残業が多い順番 | 業種大分類 | 業種小分類 | 年間休日日数が多い順番 | |
---|---|---|---|---|
多い順 | 時間 | |||
1位 | 49.1 | メディア | 広告 | 49位 |
2位 | 40.9 | メディア | 新聞 | 40位 |
3位 | 36.5 | IT | EC/ポータル/ASP | 15位 |
4位 | 36.3 | 小売/外食 | コンビニエンスストア | 80位 |
5位 | 35.8 | サービス | 建物管理/安全作業 | 45位 |
6位 | 35.5 | IT | コンサルティングファーム/シンクタンク | 63位 |
7位 | 34.7 | メディア | 印刷関連 | 42位 |
8位 | 33.2 | 建設/不動産 | ディベロッパー | 52位 |
9位 | 33 | メーカー | 通信/ネットワーク機器メーカー | 9位 |
10位 | 32.6 | 小売/外食 | 外食/レストラン | 79位 |
2. 36協定とは?
36(サブロク)協定とは、労働基準法36条に定められた協定(使用者と労働者の約束)のことを指します。この協定がなければ、使用者は法定労働時間を超える労働(時間外労働)や、法定休日における労働(休日労働)をさせることができません。
使用者は労働者との間で36協定を結ぶにあたり、あらかじめ「○時間まで残業させる」という取り決めをしておきます。これにより、残業は36協定の限度内でしかできなくなります。
ただし、気をつけなければならないのが「特別条項付き36協定」の存在です。これは、予算・決算期やバーゲンなど、あらかじめ残業時間を延長したい場合に備えて結ぶ協定になります。特別条項付き36協定が結ばれている場合、残業時間がかなり長くなることが予想されますので、注意しましょう。
3. 厚生労働省が定めた過労死ライン
厚生労働省は、過労死のリスクが高まる労働時間を公表しています。この基準は、脳卒中などで死亡し、過労死が疑われるときに、労働と過労死の間に因果関係があったかを調べるときに使います。
具体的な基準は以下のとおりです。
1か月あたりの時間外労働時間 | 業務と発症との関連性 |
---|---|
発症前1~6か月間にわたりだいたい45時間以内 | 関連性が弱い |
発症前1~6か月間にわたりだいたい45時間を超える | 関連性が徐々に強まる |
100時間を超える、または、2~6か月間にわたりだいたい80時間を超える | 関連性が強い |
深刻な病気にならないためにも、過度の残業は避けましょうね。
4. 残業が多く体調不良で退職する際に注意すべきこと
体調不良での休職は、基本的に自己都合扱いになります。この場合、失業保険が「一般離職者」という区分になり、失業保険期間が短くなってしまいます。

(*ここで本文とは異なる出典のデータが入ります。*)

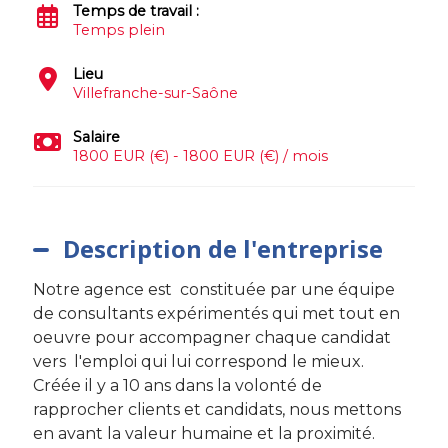
Temps de travail :
Temps plein
Lieu
Villefranche-sur-Saône
Salaire
1800 EUR (€) - 1800 EUR (€) / mois
Description de l'entreprise
Notre agence est constituée par une équipe
de consultants expérimentés qui met tout en
oeuvre pour accompagner chaque candidat
vers l'emploi qui lui correspond le mieux.
Créée il y a 10 ans dans la volonté de
rapprocher clients et candidats, nous mettons
en avant la valeur humaine et la proximité.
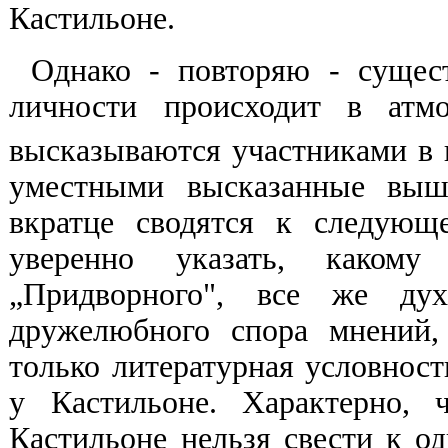
Кастильоне.
Однако - повторяю - сущес
личности происходит в атмо
высказываются участниками в
уместными высказанные выше
вкратце сводятся к следующ
уверенно указать, каком
„Придворного", все же дух
дружелюбного спора мнений,
только литературная условнос
у Кастильоне. Характерно, 
Кастильоне нельзя свести к о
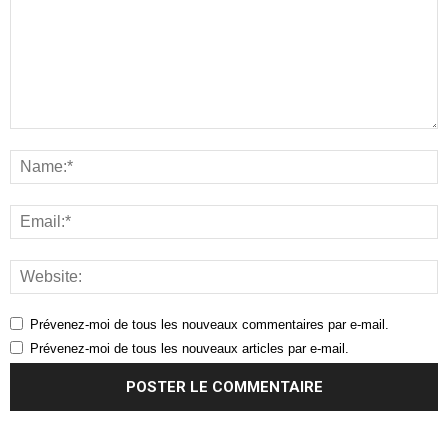
Prévenez-moi de tous les nouveaux commentaires par e-mail.
Prévenez-moi de tous les nouveaux articles par e-mail.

しかし、長時間の残業が退職の理由となっている場合は,自分から退職を選んだとしても「会社都合」での退職とすることができる場合があります(離職の直前6か月間で,連続3か月で45時間以上の残業があった場合など)。自己都合にしたくない場合は、きちんと会社と話し合いましょう。会社が会社都合を認めない場合にも,長時間労働の証拠を用意してハローワークで相談してみてください。
また、万が一自己都合での退職になったとしても、長時間労働で体調が悪くなったことを申告すれば、「特定理由離職者」と認めてもらえることがあります。失業保険の給付申請の際には必ず確認してください。